Twelve major museums in Europe and North America are resisting claims for the return of Dürer drawings which were looted during World War II from the Lubomirski Museum in Lviv, a city previously in Poland and now in the Ukraine. At the end of the war the important collection of 24 Dürers was found in an Austrian salt mine and in 1950 it was handed over by the Americans to the Lubomirski family, rather than returned to Lviv.
Directors from the 12 museums met on 4 December in New York, where they were hosted by the Metropolitan Museum. To assist their deliberations, they were given hundreds of pages of recently declassified US documents which explain American actions after the war. The museums then reaffirmed the “correctness” of the decision not to return the 24 Dürer drawings to Lviv. The legal situation is now complicated because competing claims have been made by both the Ukraine and Poland.
Following the meeting, Dr Adolf Juzwenko, director of the Ossolinski Institute in Wroclaw, Poland, confirmed to The Art Newspaper that claims had recently been filed with each of the museums. Part of the Lubomirski and Ossolinski collections were legitimately transferred to Wroclaw after World War II, because Poland’s border had been shifted. Similar claims for the Dürers have been submitted by the Stefanyk Scientific Library in Lviv, set up by the Soviet Union after the original Lubomirski-Ossolinski museum was dissolved in 1939.
The museums which have received the Polish and Ukrainian claims are the Art Institute of Chicago, the Barber Institute of the University of Birmingham, the Boijmans van Beuningen Museum in Rotterdam (two drawings), the British Museum, the Cleveland Museum of Art (two drawings), the Courtauld Institute, the Metropolitan Museum (three drawings), the Museum of Fine Arts in Boston, the National Gallery of Art in Washington, the National Gallery of Canada, the Nelson-Atkins Museum in Kansas City and the Pierpont Morgan Library. Eight drawings are in private collections.
The 24 Dürer drawings had originally been given by the Lubomirski family to the museum which they established in the 1820s, in what was then Lemberg, in the Austro-Hungarian empire. The city became Polish after World War I and was later occupied by the Red Army in 1939. The Lubomirski museum was formally abolished by the Soviet Union and its contents deemed to be State property. In 1941 the city was occupied by the Nazis, and the Dürers were then seized for Hitler.

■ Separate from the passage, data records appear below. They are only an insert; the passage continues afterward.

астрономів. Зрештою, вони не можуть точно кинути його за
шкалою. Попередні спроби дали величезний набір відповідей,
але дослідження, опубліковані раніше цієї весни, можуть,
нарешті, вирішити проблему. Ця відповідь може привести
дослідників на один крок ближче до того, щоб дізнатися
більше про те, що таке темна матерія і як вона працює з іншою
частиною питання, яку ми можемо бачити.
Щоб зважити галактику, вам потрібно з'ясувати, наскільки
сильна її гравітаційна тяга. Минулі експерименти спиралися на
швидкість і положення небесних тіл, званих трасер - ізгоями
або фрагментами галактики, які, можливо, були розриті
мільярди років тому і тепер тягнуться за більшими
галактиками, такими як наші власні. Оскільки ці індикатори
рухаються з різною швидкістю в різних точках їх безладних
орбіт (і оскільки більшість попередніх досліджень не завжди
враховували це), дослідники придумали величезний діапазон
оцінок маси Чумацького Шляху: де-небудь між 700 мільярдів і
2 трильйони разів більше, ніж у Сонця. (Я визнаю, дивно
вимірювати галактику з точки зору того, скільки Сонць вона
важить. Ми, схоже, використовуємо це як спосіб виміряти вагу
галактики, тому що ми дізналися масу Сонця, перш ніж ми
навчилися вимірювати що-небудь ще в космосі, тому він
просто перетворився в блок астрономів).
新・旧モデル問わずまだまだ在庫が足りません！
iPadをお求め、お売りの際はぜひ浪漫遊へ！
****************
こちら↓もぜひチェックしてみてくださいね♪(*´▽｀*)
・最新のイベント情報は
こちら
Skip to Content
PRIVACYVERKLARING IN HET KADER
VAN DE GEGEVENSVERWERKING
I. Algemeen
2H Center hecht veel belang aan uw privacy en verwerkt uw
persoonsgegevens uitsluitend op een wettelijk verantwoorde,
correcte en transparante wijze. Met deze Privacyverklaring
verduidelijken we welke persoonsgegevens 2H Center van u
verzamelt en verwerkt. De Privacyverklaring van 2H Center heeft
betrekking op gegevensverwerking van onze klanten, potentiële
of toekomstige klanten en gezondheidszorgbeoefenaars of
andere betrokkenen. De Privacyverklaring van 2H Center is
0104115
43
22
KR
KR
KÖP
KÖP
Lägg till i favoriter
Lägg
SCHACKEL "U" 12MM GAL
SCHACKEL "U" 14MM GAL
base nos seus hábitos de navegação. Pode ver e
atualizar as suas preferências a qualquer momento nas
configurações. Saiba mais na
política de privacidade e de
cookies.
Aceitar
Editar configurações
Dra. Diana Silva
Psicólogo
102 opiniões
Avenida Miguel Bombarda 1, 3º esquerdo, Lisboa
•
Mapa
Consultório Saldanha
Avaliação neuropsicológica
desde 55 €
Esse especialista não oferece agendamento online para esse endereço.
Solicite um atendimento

After being hidden in the Alt Aussee mine in Austria, the drawings were recovered by American troops in 1945.
Instead of being returned to Lviv or Wroclaw, on 26 May 1950 the Dürers were handed over by the US authorities to Prince George Lubomirski, who shortly afterwards sold them through Colnaghi (The Art Newspaper, No. 93, June 1999, p. 3).
At last month’s New York meeting, US State Department envoy J.D. Bindenagel argued that the handing over of the drawings to Prince Lubomirski had been made with “due diligence, deliberation and care”, and represented “a prudent decision based on the facts and on Allied restitution policy.” However, he stressed that “the US government has made no determination of the validity of the current Polish claim.”
The legal arguments discussed in the US documentation are complex, but essentially revolve around three questions:
oWas it right for the American authorities to have abandoned their policy of handing over war loot to governments, not individuals?
oWas it right to have given the Dürers to the Lubomirski family rather than to the museum which had been set up in Lviv or its successor in Wroclaw?
oWas Prince George Lubomirski the legitimate head of the family?
On all three points, the official US documents appear to back up the handing over to Prince Lubomirski, a decision which the 12 museums describe as “correct”. In particular, a key 1866 Lubomirski agreement had specified that if the museum was ever disbanded, then its contents should revert to its hereditary curator, the head of the Lubomirski family.
However, the US papers only present part of the case, and the Poles and Ukrainians may now submit other documentation and arguments.
The Poles argue that the 1866 agreement included a clause which would mean that if the museum were abolished and then reestablished within 50 years, its contents should be returned by the family. Although the 50-year period has now elapsed, if it did have legal force, then it should have prevented Prince Lubomirski selling off the Dürers in the 1950s. At their meeting last month, the 12 museums rejected this Polish interpretation of the “50-year rule”.
The museums will now invite Polish representatives to New York for discussions. The US State Department documentation has also been passed to the Ukrainian authorities. The matter is therefore now in the hands of the Poles and the Ukrainians. One option in the UK would be to refer the claims to the government-established Spoliation Advisory Panel.